The Greens:
Greens member Colin Smith writes: Re. “Tips and rumours” (Tuesday, item 7). Crikey published:
“Amid the stoush over Labor placing the Family First ahead of the Greens in Melbourne, it’s worth recalling the 33 seats at the 2010 Victorian state election which the Greens recommended an open ticket, effectively letting voters place Family First or the Liberals ahead of Labor …”
I object to the word “letting”. There is nothing about a how-to-vote card that “lets” a voter do anything. “How-to-vote” cards are nothing but advice, and the only preference that matters is the one the voter writes on his ballot paper — and he isn’t obliged to copy anything if he doesn’t want to. (This isn’t quite true, of course, when one comes to the execrable Senate system of “group voting tickets” — but I’ll avoid getting distracted by that. What I say is absolutely true with respect to lower house voting.)
So all the Greens did in 2010 is decline to give their supporters any advice about how to allocate preferences — other than their first — in those 33 seats. They did not “let” voters do anything that they were not already perfectly able to do if they wanted to. And the ranking of Family First ahead of the Greens on the ALP Melbourne byelection HTV is, of course, also nothing but advice. Advice — what is more — that will have no effect as ALP preferences will never be distributed.
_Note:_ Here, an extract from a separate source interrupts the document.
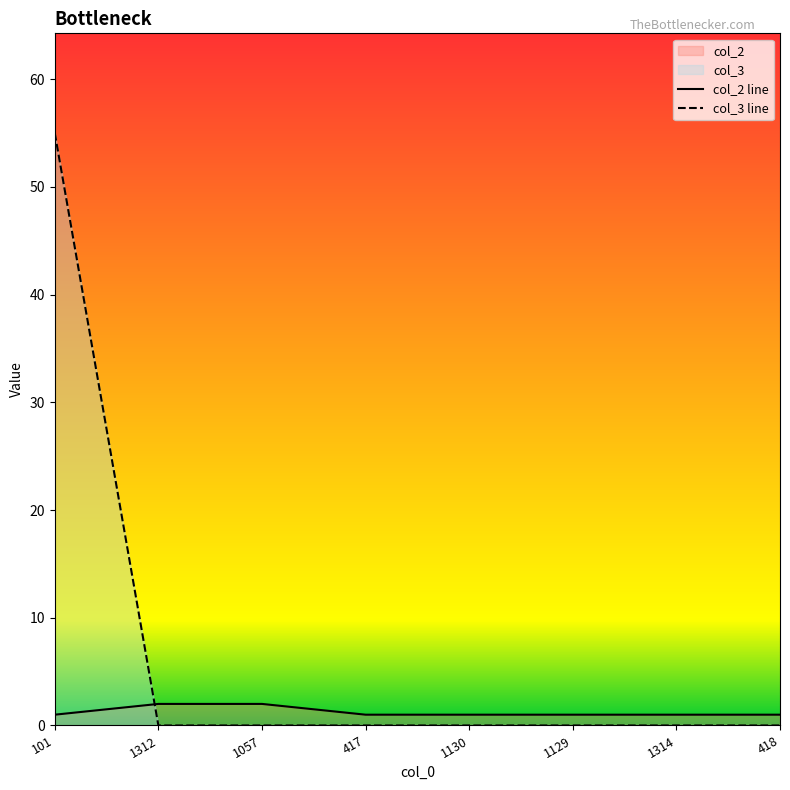

Does the chart display data point markers on the line(s)?

No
What one can say in comparing the two cases, however, is that the ALP has recommended a preference that is plainly contrary to what the voter would expect a party that is still generally supposed to be on the ‘left’ to recommend — whereas the Greens subscribe to a view that preferences recommended should always fall within the range of options that are consistent with the party’s policies and philosophy.
All parties, of course, bargain and try to get good deals over who they will recommend in preference to who in exchange for what. However, the ALP’s readiness to put Far Right parties ahead of the Greens (even on group voting tickets where this may really have a seriously distorting effect — even result in them getting elected ahead of the Greens — as happened in the Senate in 2004) is cynical “whatever it takes” dealing with the devil. And the Greens are not prepared to go there — often to their cost given the huge power of group voting tickets to handicap a more scrupulous candidate out of the race.
As for the Greens’ “open tickets”. Labor should be grateful — considering the thuggish and dishonest way its right wing dumps on us whenever it suits it — that we limit ourselves to this as the furthest we are prepared to go in the direction of recommending the Coalition candidate ahead of theirs. Because we often feel awfully tempted!
ATO and Macs:
Jason King writes: Re. “How the ATO leads the world in discriminating against Mac users” (yesterday, comments). I do totally concur with Bernard Keane on the ATO’s incompetency in not allowing us Mac users to do their tax returns online. But frankly it is pretty consistent with anything the ATO does that involves information technology as any suburban tax agent will tell you.
Could I perhaps suggest that Keane buy a windows-based laptop just for the purpose of doing his annual income tax return. You can get a new one for less than $400, which would be quite sufficient for the task. And, of course, it would be tax deductible as well.